Task directions >>
Print the line that contains "[lines 31 to" and every line after it through the last line of the records below, exactly as written and nothing else.
Records supplied section start
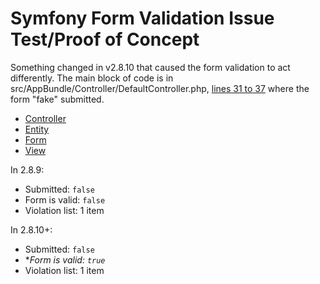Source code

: Symfony Form Validation Issue Test/Proof of Concept
==========

Something changed in v2.8.10 that caused the form validation to act differently.
 The main block of code is in src/AppBundle/Controller/DefaultController.php, 
 [lines 31 to 37](https://github.com/darrylhein/symfony_form_validation_issue_2.8/blob/master/src/AppBundle/Controller/DefaultController.php#L31) where the form "fake" submitted. 
 
- [Controller](https://github.com/darrylhein/symfony_form_validation_issue_2.8/blob/master/src/AppBundle/Controller/DefaultController.php)
- [Entity](https://github.com/darrylhein/symfony_form_validation_issue_2.8/blob/master/src/AppBundle/Entity/Test.php)
- [Form](https://github.com/darrylhein/symfony_form_validation_issue_2.8/blob/master/src/AppBundle/Form/Type/TestFormType.php) 
- [View](https://github.com/darrylhein/symfony_form_validation_issue_2.8/blob/master/app/Resources/views/default/index.html.twig)

In 2.8.9:

- Submitted: `false`
- Form is valid: `false`
- Violation list: 1 item

In 2.8.10+:

- Submitted: `false`
- **Form is valid: `true`*
- Violation list: 1 item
Records supplied section end
Task result >>
 [lines 31 to 37](https://github.com/darrylhein/symfony_form_validation_issue_2.8/blob/master/src/AppBundle/Controller/DefaultController.php#L31) where the form "fake" submitted. 
 
- [Controller](https://github.com/darrylhein/symfony_form_validation_issue_2.8/blob/master/src/AppBundle/Controller/DefaultController.php)
- [Entity](https://github.com/darrylhein/symfony_form_validation_issue_2.8/blob/master/src/AppBundle/Entity/Test.php)
- [Form](https://github.com/darrylhein/symfony_form_validation_issue_2.8/blob/master/src/AppBundle/Form/Type/TestFormType.php) 
- [View](https://github.com/darrylhein/symfony_form_validation_issue_2.8/blob/master/app/Resources/views/default/index.html.twig)

In 2.8.9:

- Submitted: `false`
- Form is valid: `false`
- Violation list: 1 item

In 2.8.10+:

- Submitted: `false`
- **Form is valid: `true`*
- Violation list: 1 item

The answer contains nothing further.